(2hc) DFT and Classical MD: A Computational Toolkit to Study Electrocatalysis and the Electrode-Electrolyte Interface

My research interests lie on the intersection of assisting the development of electrocatalytic technologies sourced from renewable energy resources and developing models that provides insight on electrocatalysis. The development of catalysts to facilitate these transformations are key to increase the feasibility of these technologies. Due to the large catalyst design space and complexities within the electrocatalytic interface, my long-term goal is to 1) develop computational chemistry tools to accelerate and promote the rational design of electrocatalysts while 2) assisting multi-disciplinary experimental teams in the development of renewable energy technologies for a sustainable infrastructure.

Ph.D. Dissertation: DFT and Classical MD: A computational tool kit to study electrocatalysis (Advised by Dr. Mike Janik at Penn State University Department of Chemical Engineering)

As a rising 5^th year Ph.D. student, I have utilized DFT and Classical MD methods to assist experimentalist in the following multi-disciplinary areas of electrocatalysis:

• Understanding the role of alkali metal cations and the facet dependence of Au during CO₂ electroreduction (Collaboration: Dr. Anne Co of Ohio State University)
• Determining design strategies for selective and stable catalysts for the electro-oxidative valorization of biomass (Collaboration: Dr.

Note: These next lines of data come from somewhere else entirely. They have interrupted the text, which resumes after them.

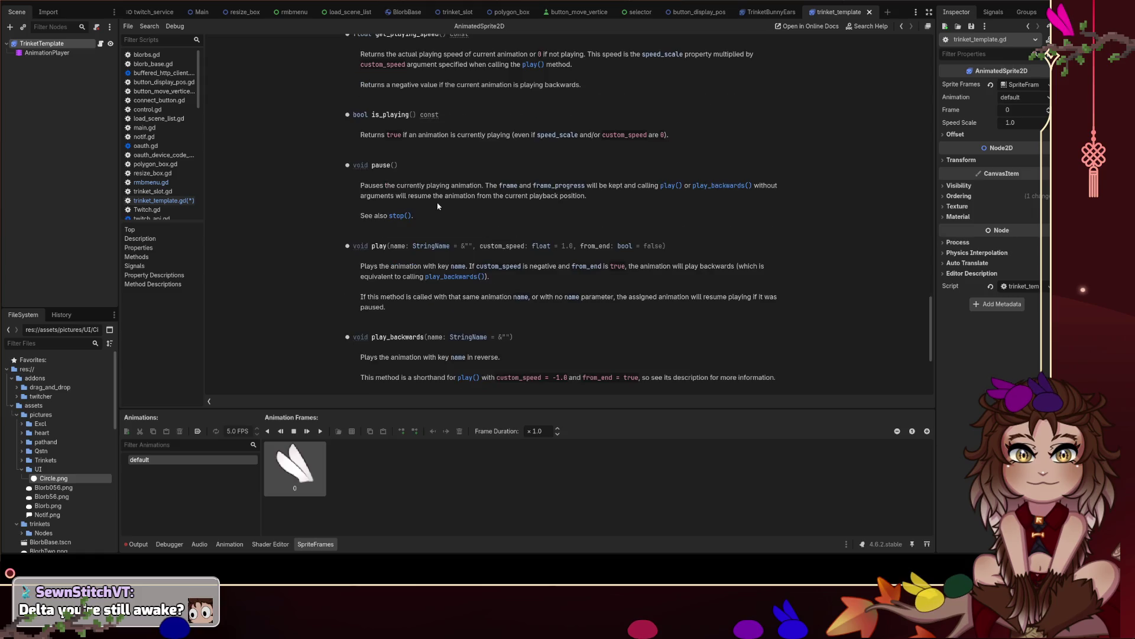
scroll(438, 206, down, 3)
scroll(438, 204, down, 2)
scroll(439, 201, up, 10)
scroll(439, 201, up, 2)
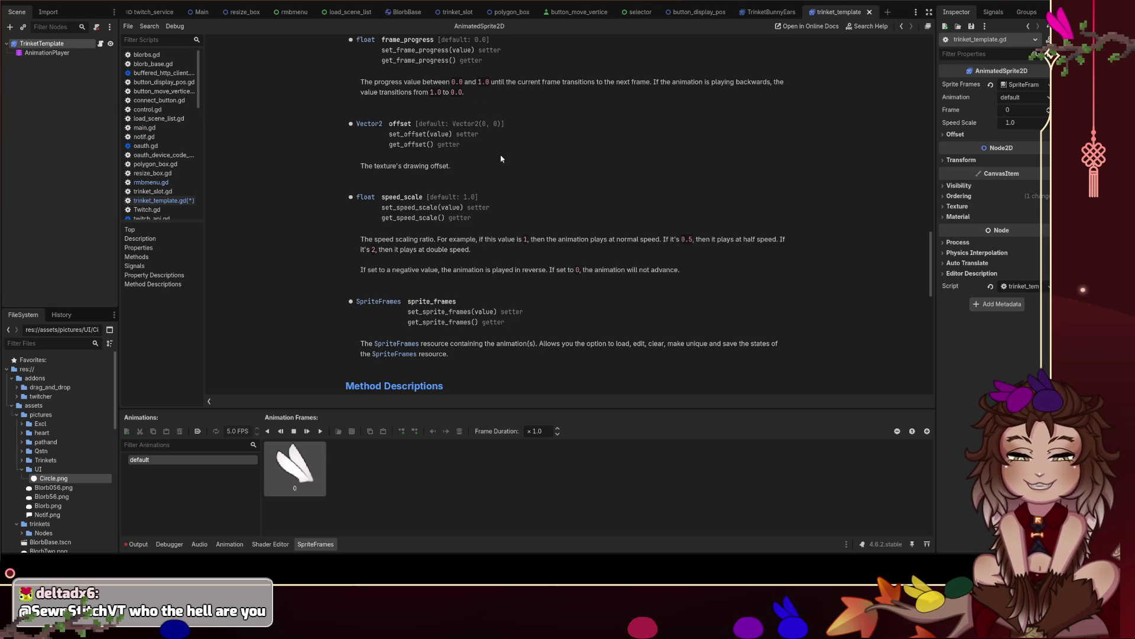
Follow the sprite_frames property link through to the SpriteFrames class reference.
scroll(500, 155, up, 3)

Adam Holewinski of the University of Colorado at Boulder)
• Deconvoluting charge-transfer, mass transfer, and ohmic resistance in phosphonic acid-sulfonic acid (Collaboration: Dr. Chris Arges of Penn State University)
• Investigating the electrocatalytic reduction mechanism of nitroaromatics (Collaboration: Dr. Lauren Greenlee of Penn State University, CatalyzeH₂O, and U.S Army)

I am also currently a Computational Chemistry and Materials Science Summer Intern at Lawrence Livermore National Laboratory from May 2023 under the mentorship of Dr. Sneha Akhade. I am currently utilizing DFT methods to better understand design principles of metal oxides as catalyst for the electro-oxidation of biomass-based alcohols and aldehydes with close collaboration with a multi-disciplinary team experimentalist team led by Dr. Chris Hahn.

I am also very interested in the development of multi-scale models and theoretical frameworks used to decompartmentalize the complexity of the electrode-electrolyte interface during electrocatalysis while being computationally efficient. At the Janik Lab, I have been privileged to lead the efforts of creating said models that are computationally efficient and can deconvolute the complexities during electrocatalysis. I have a strong fascination with how atomistic phenomena at the electrode-electrolyte interface impacts the activity, selectivity, and stability of different electrocatalytic technologies.

Current areas where I have contributed to the development of computational efficient models for electrocatalysis are the following:

• Incorporating electrode-electrolyte interfacial effects during specific alkali metal cation adsorption on late transition metal surfaces using DFT/Classical MD methods
• An efficient approach to compartmentalize double layer effects on kinetics of interfacial proton-electron transfer reactions

Goals I have in my search for a Post-Doctoral Position are to expand my “computational toolkit” outside of DFT and Classical MD and explore different aspects of electrocatalysis. I have a passion for understanding fundamental phenomena, such as solid-liquid phase interfaces, and gaining new skillsets to tackle different areas of electrochemistry with multi-disciplinary teams. I am also open to researching areas outside of electrochemistry and electrocatalysis.